Kömürcü / Kaletepe Höyüğü, Niğde İli, Çiftlik İlçesi'ne bağlı Kömürcü Köyü yakınlarındaki Kaletepe olarak bilinen kayalık tepede yer alan bir höyüktür. Göllü Dağı'nın doğu yamacındaki höyük 150 x 150 metre boyutlarındadır. İki yanından birer dere akmaktadır.[2]

Kazılar

Höyük, 1993-95 yılları arasında sürdürülen Aksaray, Niğde ve Nevşehir illerinde İleri Obsidiyen Yüzey Araştırması sırasında saptanmıştır. Ertesi yıl höyükte sistemli bir yüzey toplaması yapılmıştır. Daha sonra 1997 yılında başlanılan kazı çalışmaları 2002 yılına kadar Prof. Dr. Nur Balkan-Atlı ve Dr. Didier Binder başkanlığında sürdürülmüştür.[3] Kazılar üç bölgede yapılmıştır. P kazı alanı iki derenin arasında, M kazı alanı doğuya düşen derenin yukarı kesiminde, Paleolotik kazı alanı ise obsidiyen işliği olarak tanımlanan üçüncü dere alanında belirlenmiştir.[2] Kömürcü – Kaletepe Höyüğü'nde gerçekleştirilen bu kazı çalışması Anadolu'da yapılan ilk obsidiyen işliği kazısıdır.[4]

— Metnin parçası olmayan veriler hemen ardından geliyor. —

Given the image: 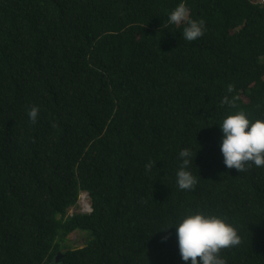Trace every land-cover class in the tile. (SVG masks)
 Masks as SVG:
<instances>
[{
    "label": "trees",
    "instance_id": "trees-1",
    "mask_svg": "<svg viewBox=\"0 0 264 264\" xmlns=\"http://www.w3.org/2000/svg\"><path fill=\"white\" fill-rule=\"evenodd\" d=\"M180 2L0 0V264H186L162 229L196 211L236 229L227 264H264V167L226 168L217 126L264 119V2L183 0L191 42L167 22Z\"/></svg>",
    "mask_w": 264,
    "mask_h": 264
},
{
    "label": "clouds",
    "instance_id": "clouds-1",
    "mask_svg": "<svg viewBox=\"0 0 264 264\" xmlns=\"http://www.w3.org/2000/svg\"><path fill=\"white\" fill-rule=\"evenodd\" d=\"M167 22L171 25H183V38L189 42L200 38L205 30L204 21L192 19L183 0L168 13ZM232 91V85H228L227 92ZM235 99L236 97L229 99L224 96L221 104L231 106ZM27 115L29 120L35 123L38 108L32 106ZM217 126L221 133L218 147L226 168L235 169L239 173L245 171L246 166L250 164L264 167V119L250 120L243 111H237L225 116ZM194 157L189 148H183L178 153L179 166L175 175L176 185L181 190H191L197 182V177L189 170V166H193ZM151 167L150 163L146 165L148 169ZM82 196L86 197L90 208L87 193L82 192L78 198L80 212ZM168 228L175 229L180 259L186 264H227L219 255L220 250L235 247L240 243L232 224L220 216L201 211L187 214L174 226L162 230Z\"/></svg>",
    "mask_w": 264,
    "mask_h": 264
},
{
    "label": "rangeland",
    "instance_id": "rangeland-1",
    "mask_svg": "<svg viewBox=\"0 0 264 264\" xmlns=\"http://www.w3.org/2000/svg\"><path fill=\"white\" fill-rule=\"evenodd\" d=\"M72 210H69L68 215H70ZM84 234L79 232L72 233L68 236L65 245L69 246L70 248H80L83 246L84 243Z\"/></svg>",
    "mask_w": 264,
    "mask_h": 264
},
{
    "label": "built area",
    "instance_id": "built-area-1",
    "mask_svg": "<svg viewBox=\"0 0 264 264\" xmlns=\"http://www.w3.org/2000/svg\"><path fill=\"white\" fill-rule=\"evenodd\" d=\"M80 207H81V212L83 214H88L90 213L91 209L89 208V205H88V202H87V199L85 196H82L81 197V200H80Z\"/></svg>",
    "mask_w": 264,
    "mask_h": 264
},
{
    "label": "water",
    "instance_id": "water-1",
    "mask_svg": "<svg viewBox=\"0 0 264 264\" xmlns=\"http://www.w3.org/2000/svg\"><path fill=\"white\" fill-rule=\"evenodd\" d=\"M56 260H58V257H55V262H56Z\"/></svg>",
    "mask_w": 264,
    "mask_h": 264
}]
</instances>
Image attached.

Söz konusu kazılar arkeoloji literatüründe Kömürcü/Kaletepe Obsidiyen Atölyesi Kazısı olarak geçmektedir ve Çanak Çömleksiz Neolitik Çağ hakkında önemli bilgiler sağlamıştır.[5] Kazılarda ulaşılan sonuçlar Kömürcü / Kaletepe'nin Türkiye'deki şu ana kadar bilinen en eski Paleolitik süreci temsil ettiği yönündedir.[6]

Tabakalanma

P alanında yapılan kazılar burada Paleolitik Çağ ve Çanak Çömleksiz Neolitik Çağ yerleşimlerinin olduğunu ortaya koymuştur.[2] 2006 yılı kazılarında 8 metre derinlikte 19 tabaka açığa çıkmıştır. Bu tabakalardan onbeşi Alt Paleolitik'in esas olarak Acheul tipi,[not 1] dördü ise Orta Paleolitik'in esas olarak Moistier tipi tabakalardır.[6]

Buluntular

Yüzey toplamalarında Neolitik Çağ'dan iki vurma düzlemli (naviform) çekirdekler, prizmatik baskı çekirdekler, iki yüzlü baskı tekniği ile yongalanmış oval uçlar ile Paleolitik Çağ'dan el baltaları, levallois yonga ve çekirdekler ele geçmiştir.[7] Naviform çekirdekler Çanak Çömleksiz Neolitik Dönem için belirleyici bir tiptir.[3] Kömürcü / Kaletepe'de bulunan naviform çekirdekler ileri derecede bir ustalaşmanın ve standartlaşmanın örnekleridir ve benzerlerine Suriye – Filistin bölgesinde çakmak taşından ve az sayıdaki örneklerde rastlanmaktadır.[8]

Değerlendirme

Mevsimsel koşullar nedeniyle yaz aylarında çalışılan bir işlik olduğu anlaşılmaktadır. Birçok dönem boyunca kullanılan bu işlikte uzman işçilerin çalıştığı, gelişkin ve standartlaşmış bir teknolojinin kullanıldığı belirtilmektedir. Bununla birlikte bu işliklerde üretilen ürünler Orta Anadolu'nun çağdaş yerleşimlerinde görülmemektedir.[5] Anadolu için görece daha sıradan bir hammadde olan obsidiyen, Levant için zor ulaşılan bir malzemedir. Bununla birlikte birçok yerleşmede az sayıda da olsa obsidiyen aletler ele geçmiştir. Bu durum söz konusu aletlerin Anadolu'dan, işlenmiş olarak getirilmiş olduğunu düşündürmektedir. Nitekim bu aletlerin kimyasal incelemesi kaynağının Kapadokya olduğunu göstermektedir. Kömürcü / Kaletepe işliğinden gelen aletlerin bulgulandığı Kuzey Suriye'de Çanak Çömleksiz Neolitik Çağ yerleşmelerinden bazıları, Dja (GÖ 9200), Mureybet (GÖ 8600), Halula (GÖ 8600, 8300), Shillourokambos (GÖ 8800, 8600) olarak görülmektedir.[9]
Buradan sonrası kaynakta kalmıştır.